This laboratory/lecture course links the knowledge and manipulative skills needed for work with drafting instruments to create line work, lettering, geometric construction, sketching, multi-view projection, sectioning, basic dimensioning, and isometric, oblique and perspective projection.
This course incorporates the basic principles associated with industrial communications including graphical, oral and written techniques. It stresses the essentials of writing and speaking in various drafting situations.
This technical blueprint-reading course, with practical applications, is structured around a workbook approach to learning. Topics include basic projection of views, lines, reading scales, sketching, isometric and oblique projection, sections, perspectives, threads, title blocks, stock lists and interpreting blueprints. This course also contains a brief introduction to geometric dimensioning and tolerancing (GD&T).
This technical blueprint-reading course, with practical applications, is structured around a workbook approach to learning with lecture sessions preceding workbook assignments. Topics include fits between mating parts, measuring instruments, gages, mechanical comparators, inspection of dimensions in layout, and CMM. Students are required to check manufactured parts against part prints with precision measuring devices.
This course uses a workbook approach to develop fundamental spatial and visualization skills necessary for understanding and applying information on technical drawings. Topics include projection of points, lines, and planes; revolution of objects; intersection of planes and solids; and projection of oblique and true view surfaces. Drawings are created using CAD. Prior and recent CAD knowledge would be an asset in this course.
This technical course is structured around a workbook approach to learning. The principles of geometric dimensioning and tolerancing are applied to reading blue-prints and engineering drawings. The most current industrial standards are referenced (ANSI/ASME Y14.5M-1994). Topics of study include the following geometric tolerances: form, profile, location, orientation, and runout. The specific tolerances covered are concentricity, circularity, straightness, parallelism, flatness, cylindricity, position, perpendicularity, angularity, circular runout, total runout, profile of a surface, profile of a line, and symmetry. Other areas of study are datums, datum targets, the interpretation of fits, limits and tolerances, and tolerancing for the location of features.
This theory course is structured primarily for tool-and-die apprentice students. Lecture topics include: dies and die types, presses and press accessories, blanking and piercing dies, die life, die blocks, die sets, die materials and material utilization, and fundamental die accessories. Emphasis is on drop-through blank dies.
This theory course is structured primarily for tool-and-die apprentice students. This course emphasizes the theory associated with sheet metal progressive draw dies. Lecture topics include: how to select a die, conventional progressive dies, progressive transfer dies, carbide progressive dies, electrical discharge machining (EDM) and progressive dies, press selection and press accessories, grinding operations, cam slides, notch stations, draw and redraw stations, stops, sensors, and die protection. This course also investigates the components, knowledge, and review of tool-and-die standardized components and catalogs.
This design course is structured primarily for tool-and-die apprentice students.

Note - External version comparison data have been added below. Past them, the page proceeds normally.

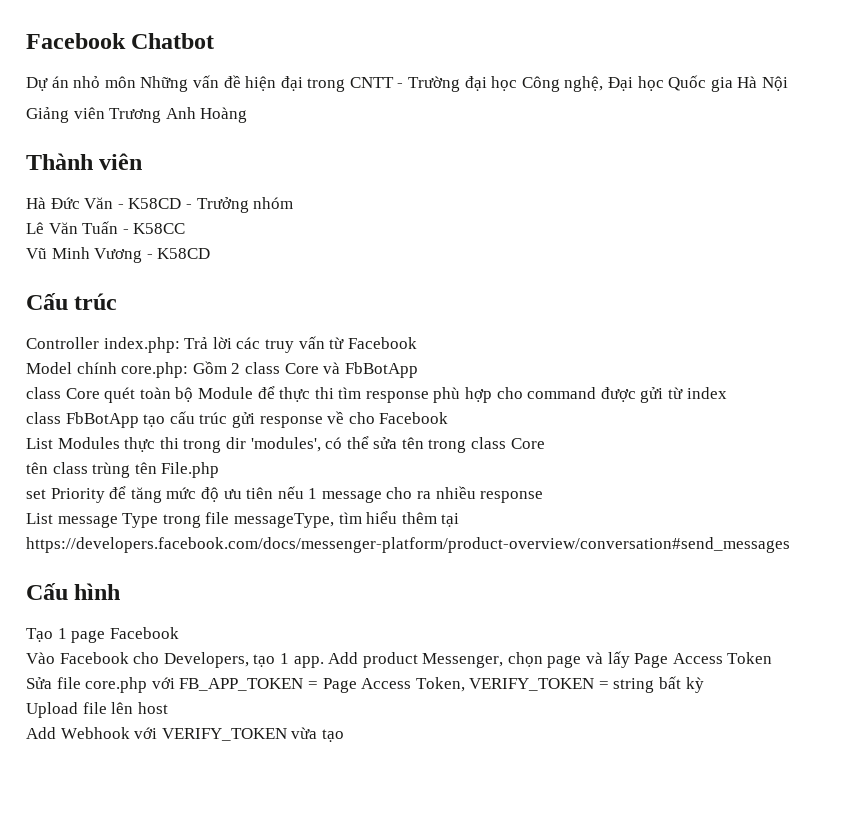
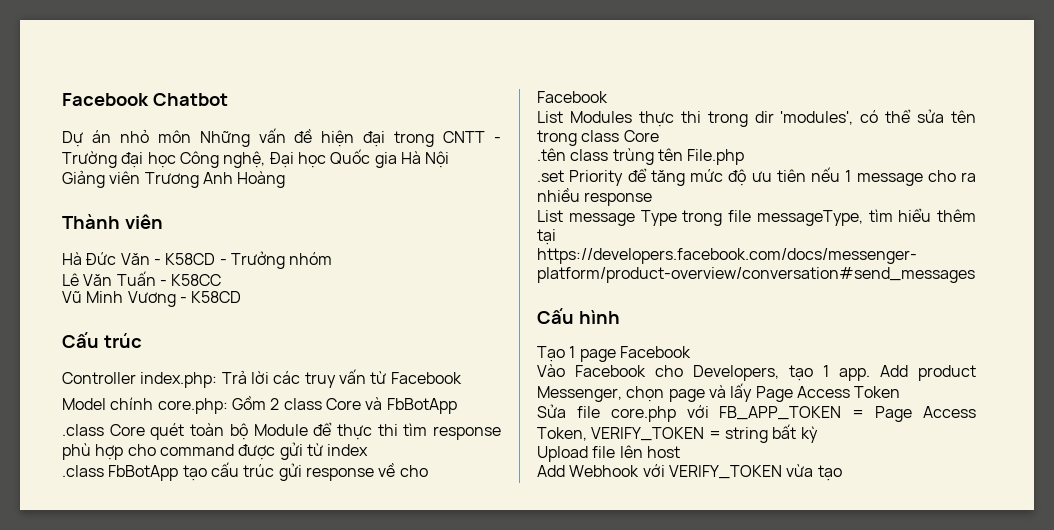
[26,387,61,399] class -> [62,424,104,436] .class
[26,412,61,424] class -> [62,465,104,477] .class
[26,462,48,474] tên -> [537,148,566,161] .tên
[26,489,46,499] set -> [537,170,564,182] .set

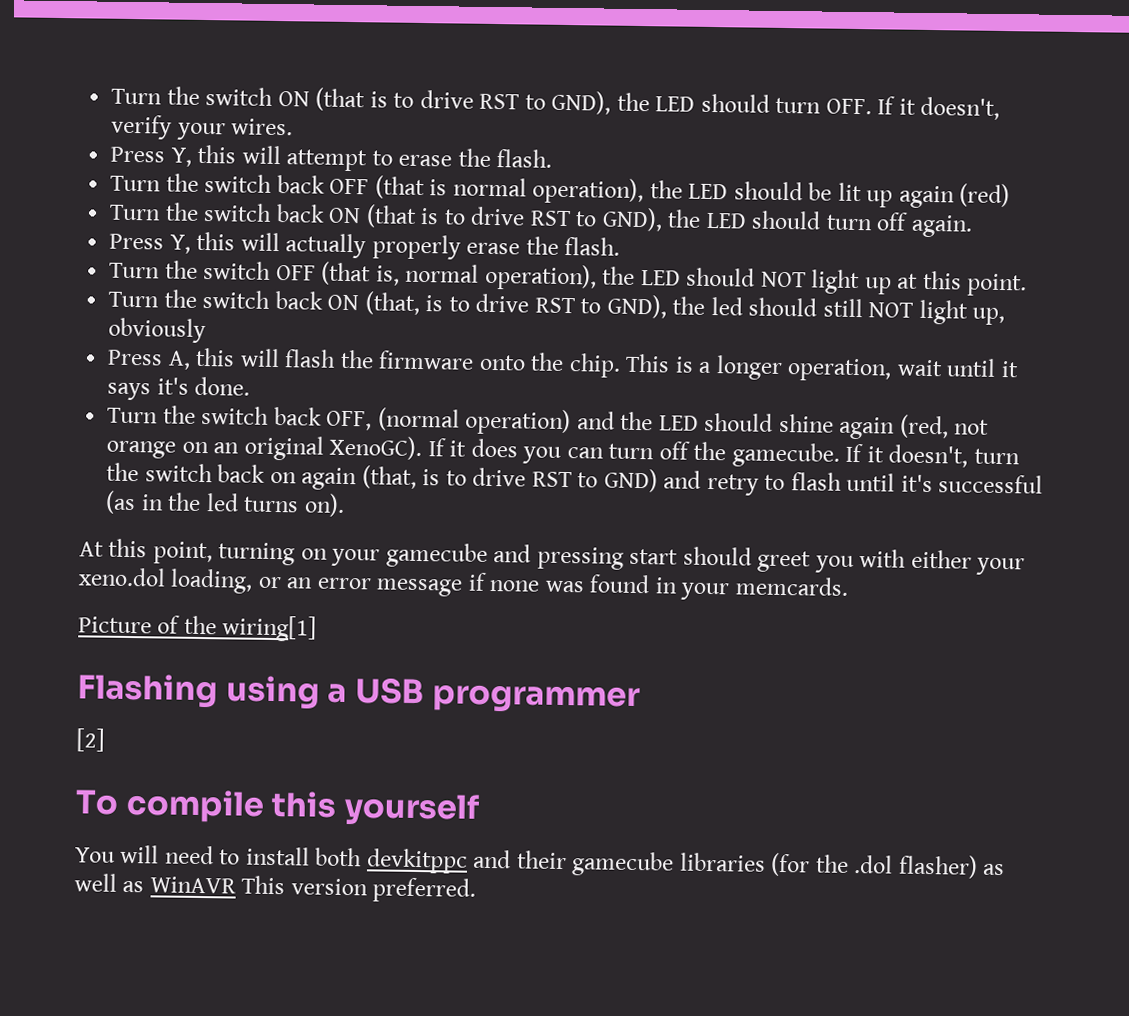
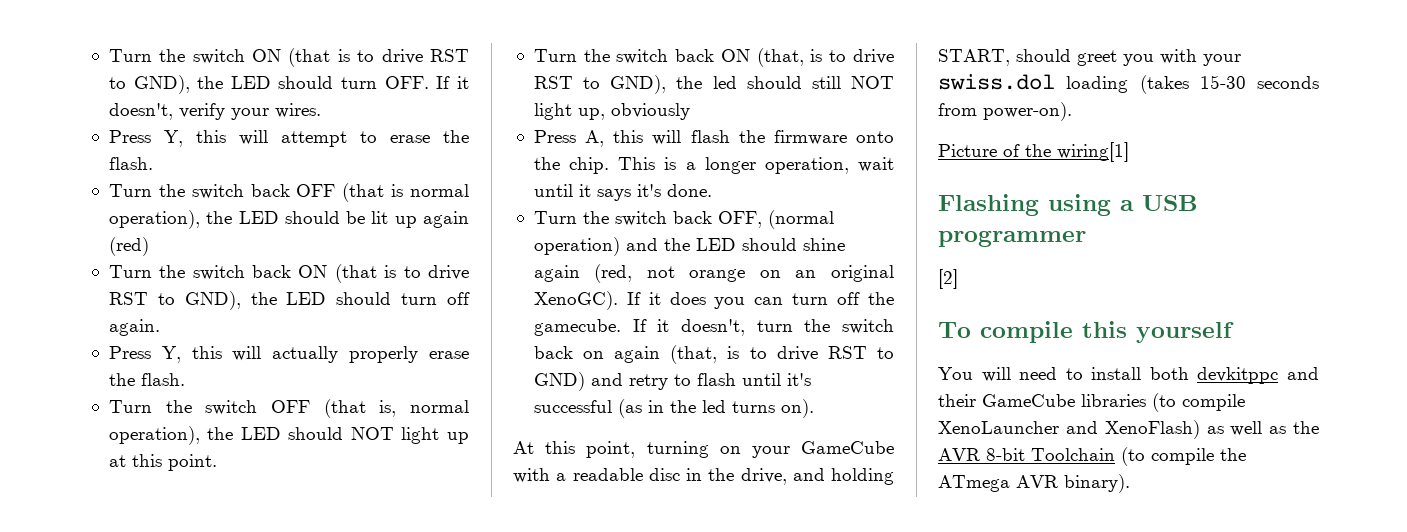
[385,542,1026,576] [78,567,849,601] gamecube and pressing start should greet you with either your xeno.dol loading, or an error message if none was found in your memcards. -> [801,441,894,454] [513,468,894,485] [938,49,1241,66] [938,74,1319,94] [938,102,1072,121] GameCube with a readable disc in the drive, and holding START, should greet you with your swiss.dol loading (takes 15-30 seconds from power-on).
[571,851,1006,879] [74,873,477,903] gamecube libraries (for the .dol flasher) as well as WinAVR This version preferred. -> [982,393,1245,412] [938,420,1319,439] [938,447,1246,466] [938,474,1130,493] GameCube libraries (to compile XenoLauncher and XenoFlash) as well as the AVR 8-bit Toolchain (to compile the ATmega AVR binary).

It is the first half of the laboratory application component for TDSN135 and TDSN136 and should be taken after completing TDSN136. Lectures are followed by laboratory sessions that consist of developing sheet metal die components. Emphasis is on application of design ideas and being able to communicate design ideas graphically. Topics include basic tools, dies and punches; blanking force and standard die sets and die components with emphasis on progressive dies.
This design course is structured primarily for tool-and-die apprentice students and is ideal for tool-and-die journeyman with several years in the trade who wish to update their skills. It is the second half of the laboratory application component for TDSN135 and TDSN136 and should be taken after completing TDSN138. Emphasis is on application of design ideas related to sheet metal dies and being able to communicate appropriate design ideas graphically. Topics include development of a process flowchart, progression of dies, development of draw and flange stations, press cushions and air pins, horizontal cams, and knowledge of tool-and-die standardized components and catalogs.
This course provides drafting technology students with the ability to analyze, design and develop solutions to mechanical design problems. The instructional approach encourages students to conceptualize and communicate using engineering graphics, mathematics and technical science emphasizing the manufacturability of a particular new product design. Drawings are created using CAD. Prior and recent CAD knowledge would be an asset in this course.
This course focuses on the design of indexing jigs and milling fixtures. Use of standard components from various catalogs is also emphasized. Drawings are created using CAD. Prior and recent CAD knowledge would be an asset in this course.
This course is designed to introduce students to the operation of CAD software and reinforce drafting and design standards. Students learn the basic functions of CAD software including commands and toolbars. Students demonstrate the ability to create two-dimensional drawings and manipulate and edit geometric shapes.
This course is designed to develop technical skills in solid modeling with an introduction to parametric modeling technology. Students are taught the techniques that enable them to customize menus, screens and develop personal time-saving production routines commonly found in industry. Advanced drafting concepts are also included in this course.